Mülteciler gidince şiddet azalır mı?
AKP’nin ürettiği yanlış politikaların sorumluluğu da sonucu da göçmenlere yıkılmamalı. Çözüm düşmanlığa düşmek değil, eşitsizlikleri ortadan kaldıracak bir mücadele hattından geçmektedir.

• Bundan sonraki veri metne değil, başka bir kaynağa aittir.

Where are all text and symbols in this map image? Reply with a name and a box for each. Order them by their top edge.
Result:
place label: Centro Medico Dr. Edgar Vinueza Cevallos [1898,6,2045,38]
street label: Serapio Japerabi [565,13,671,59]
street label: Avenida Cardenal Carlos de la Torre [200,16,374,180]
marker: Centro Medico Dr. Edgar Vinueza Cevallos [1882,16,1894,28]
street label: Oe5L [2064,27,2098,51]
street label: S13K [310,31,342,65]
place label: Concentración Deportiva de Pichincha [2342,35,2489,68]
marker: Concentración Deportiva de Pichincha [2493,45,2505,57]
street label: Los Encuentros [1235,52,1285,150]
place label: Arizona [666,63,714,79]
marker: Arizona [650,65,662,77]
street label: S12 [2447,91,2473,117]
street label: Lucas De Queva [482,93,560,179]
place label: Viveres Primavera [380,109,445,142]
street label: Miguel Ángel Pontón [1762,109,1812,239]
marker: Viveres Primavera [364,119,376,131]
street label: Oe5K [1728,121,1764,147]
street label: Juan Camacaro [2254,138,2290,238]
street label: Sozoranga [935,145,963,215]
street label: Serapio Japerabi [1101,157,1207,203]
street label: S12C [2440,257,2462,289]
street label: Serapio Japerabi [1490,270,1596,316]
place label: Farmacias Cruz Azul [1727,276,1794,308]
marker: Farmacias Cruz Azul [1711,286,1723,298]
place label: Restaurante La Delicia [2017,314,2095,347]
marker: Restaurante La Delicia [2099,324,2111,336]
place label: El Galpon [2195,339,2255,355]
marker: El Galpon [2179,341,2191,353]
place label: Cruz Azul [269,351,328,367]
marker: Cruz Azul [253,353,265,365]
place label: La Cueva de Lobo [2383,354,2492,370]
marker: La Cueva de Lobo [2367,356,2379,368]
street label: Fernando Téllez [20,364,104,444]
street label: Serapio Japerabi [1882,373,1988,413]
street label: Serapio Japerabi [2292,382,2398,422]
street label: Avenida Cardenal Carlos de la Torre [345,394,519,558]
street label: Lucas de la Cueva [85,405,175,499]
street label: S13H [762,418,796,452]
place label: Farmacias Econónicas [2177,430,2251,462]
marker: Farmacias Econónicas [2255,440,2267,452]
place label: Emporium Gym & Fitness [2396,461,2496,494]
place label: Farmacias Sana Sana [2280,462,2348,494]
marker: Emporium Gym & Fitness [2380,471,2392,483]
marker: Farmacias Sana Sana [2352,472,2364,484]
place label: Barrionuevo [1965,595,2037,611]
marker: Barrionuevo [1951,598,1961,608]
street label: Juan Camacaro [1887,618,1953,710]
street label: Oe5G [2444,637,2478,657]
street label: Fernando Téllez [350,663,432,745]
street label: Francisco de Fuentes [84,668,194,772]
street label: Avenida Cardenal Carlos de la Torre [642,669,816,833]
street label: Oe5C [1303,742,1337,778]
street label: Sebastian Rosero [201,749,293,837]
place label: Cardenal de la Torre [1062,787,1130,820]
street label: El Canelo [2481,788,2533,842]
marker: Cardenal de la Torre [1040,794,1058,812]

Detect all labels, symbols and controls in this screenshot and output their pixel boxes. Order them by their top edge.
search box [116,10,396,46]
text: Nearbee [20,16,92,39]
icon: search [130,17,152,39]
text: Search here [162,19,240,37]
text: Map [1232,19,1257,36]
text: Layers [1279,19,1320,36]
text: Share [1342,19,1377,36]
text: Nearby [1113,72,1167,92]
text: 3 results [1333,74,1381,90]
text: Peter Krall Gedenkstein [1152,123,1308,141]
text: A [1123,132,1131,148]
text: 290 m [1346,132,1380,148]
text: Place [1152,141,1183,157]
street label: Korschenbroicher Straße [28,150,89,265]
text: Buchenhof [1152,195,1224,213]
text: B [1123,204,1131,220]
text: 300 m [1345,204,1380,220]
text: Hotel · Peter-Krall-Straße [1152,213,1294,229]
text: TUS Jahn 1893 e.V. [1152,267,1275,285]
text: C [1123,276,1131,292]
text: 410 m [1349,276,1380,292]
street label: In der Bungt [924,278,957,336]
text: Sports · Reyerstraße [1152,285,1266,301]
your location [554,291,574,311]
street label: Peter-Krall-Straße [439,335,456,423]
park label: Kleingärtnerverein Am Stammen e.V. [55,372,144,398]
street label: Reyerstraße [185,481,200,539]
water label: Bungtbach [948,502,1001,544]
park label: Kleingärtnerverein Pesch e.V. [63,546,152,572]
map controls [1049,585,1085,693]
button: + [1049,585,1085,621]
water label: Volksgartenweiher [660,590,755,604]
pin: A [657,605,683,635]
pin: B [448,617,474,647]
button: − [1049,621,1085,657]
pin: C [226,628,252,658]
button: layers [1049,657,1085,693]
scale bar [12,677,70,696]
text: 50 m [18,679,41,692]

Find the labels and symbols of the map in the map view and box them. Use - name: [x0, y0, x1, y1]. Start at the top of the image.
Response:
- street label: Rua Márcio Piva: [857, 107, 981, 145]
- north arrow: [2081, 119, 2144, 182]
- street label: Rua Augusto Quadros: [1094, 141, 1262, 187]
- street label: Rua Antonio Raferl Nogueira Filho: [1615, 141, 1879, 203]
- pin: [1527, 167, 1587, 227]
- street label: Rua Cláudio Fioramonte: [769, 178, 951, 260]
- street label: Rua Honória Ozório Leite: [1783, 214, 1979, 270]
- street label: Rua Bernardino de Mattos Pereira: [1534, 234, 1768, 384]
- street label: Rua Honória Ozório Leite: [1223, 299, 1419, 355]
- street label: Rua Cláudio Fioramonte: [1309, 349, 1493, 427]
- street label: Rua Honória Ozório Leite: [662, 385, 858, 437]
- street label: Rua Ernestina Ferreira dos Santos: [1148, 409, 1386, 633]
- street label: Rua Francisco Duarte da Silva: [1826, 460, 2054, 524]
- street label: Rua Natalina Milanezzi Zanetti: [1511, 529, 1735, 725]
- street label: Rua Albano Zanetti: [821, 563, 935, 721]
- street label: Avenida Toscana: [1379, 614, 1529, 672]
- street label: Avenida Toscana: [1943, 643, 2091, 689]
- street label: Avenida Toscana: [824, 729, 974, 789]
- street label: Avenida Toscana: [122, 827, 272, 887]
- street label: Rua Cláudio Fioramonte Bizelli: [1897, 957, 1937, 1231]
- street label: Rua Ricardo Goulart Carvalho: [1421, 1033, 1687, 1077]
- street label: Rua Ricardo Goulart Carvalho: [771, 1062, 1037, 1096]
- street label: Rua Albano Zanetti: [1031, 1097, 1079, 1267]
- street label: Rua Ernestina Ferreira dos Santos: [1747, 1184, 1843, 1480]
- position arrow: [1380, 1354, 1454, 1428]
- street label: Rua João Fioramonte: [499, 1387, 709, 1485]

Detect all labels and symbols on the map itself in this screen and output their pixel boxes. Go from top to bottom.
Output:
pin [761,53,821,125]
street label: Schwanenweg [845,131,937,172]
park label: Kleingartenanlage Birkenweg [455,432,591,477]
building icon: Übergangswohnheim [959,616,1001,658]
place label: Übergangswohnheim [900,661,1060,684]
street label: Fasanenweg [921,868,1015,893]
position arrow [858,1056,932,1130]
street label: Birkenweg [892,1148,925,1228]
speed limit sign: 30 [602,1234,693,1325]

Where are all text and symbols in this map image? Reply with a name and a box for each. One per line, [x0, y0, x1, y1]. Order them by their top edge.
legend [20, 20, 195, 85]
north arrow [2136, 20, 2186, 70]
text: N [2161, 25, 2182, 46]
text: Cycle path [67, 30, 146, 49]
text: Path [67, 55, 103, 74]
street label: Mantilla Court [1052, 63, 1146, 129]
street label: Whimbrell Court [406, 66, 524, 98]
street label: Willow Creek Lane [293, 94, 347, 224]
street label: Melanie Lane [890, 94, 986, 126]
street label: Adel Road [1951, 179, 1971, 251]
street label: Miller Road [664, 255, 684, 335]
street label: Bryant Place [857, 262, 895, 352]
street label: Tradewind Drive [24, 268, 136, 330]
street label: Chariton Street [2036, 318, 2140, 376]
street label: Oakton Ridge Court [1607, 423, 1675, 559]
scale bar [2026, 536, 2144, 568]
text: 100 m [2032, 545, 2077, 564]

Son dönemde kadınlara yönelik artan saldırıları düşündüğümüzde bu süreç önce sahnedeki kıyafeti mevzubahis edilerek hedef alınan Gülşen’le başladı, ardından Melis Sezen’in giydiği kıyafetin “suç” olduğunun dile getirilmesiyle birlikte devam etti. Hayatlarımıza yapılan müdahalelerin geldiği düzeyi daha iyi gözlemliyoruz artık, hem siyasetçilerin üsluplarında, konuşmalarında hem kendi günlük yaşantımızda. Üniversitede bu konu hakkında konuştuğumuzda “Neden ne giyeceğimize karışıyorlar ki? Onlara neymiş bizim ne giydiğimiz, kimi ne alakadar eder?” diye soruyor kadınlar. Meselenin giydiğimiz şeylerin biçimlerine karar vermekten öte bir durum olduğunu ve aslında hayatlarımıza müdahalelerin uçsuz bucaksız olduğunu görmek açısından, festivallerin, konserlerin iptal edildiği bu süreçte Eskişehir festivalinin iptal edilme gerekçesinin fuhuş suçlaması, Melek Mosso’nun konserinin iptal edilme sebebinin halkı ahlaksızlığa teşvik etmek olduğunu görüyoruz. Gerici grupların muhafazakâr kadınları pantolon giymekle, sevgilileriyle yan yana olmakla suçladığı, muhafazakârlaşma yarışından başka bir şeye dönüşemeyecek ve hep “muhafazakârın” daha da “muhafazakâr” olması üzerinden yürüyebileceği bir süreç bu.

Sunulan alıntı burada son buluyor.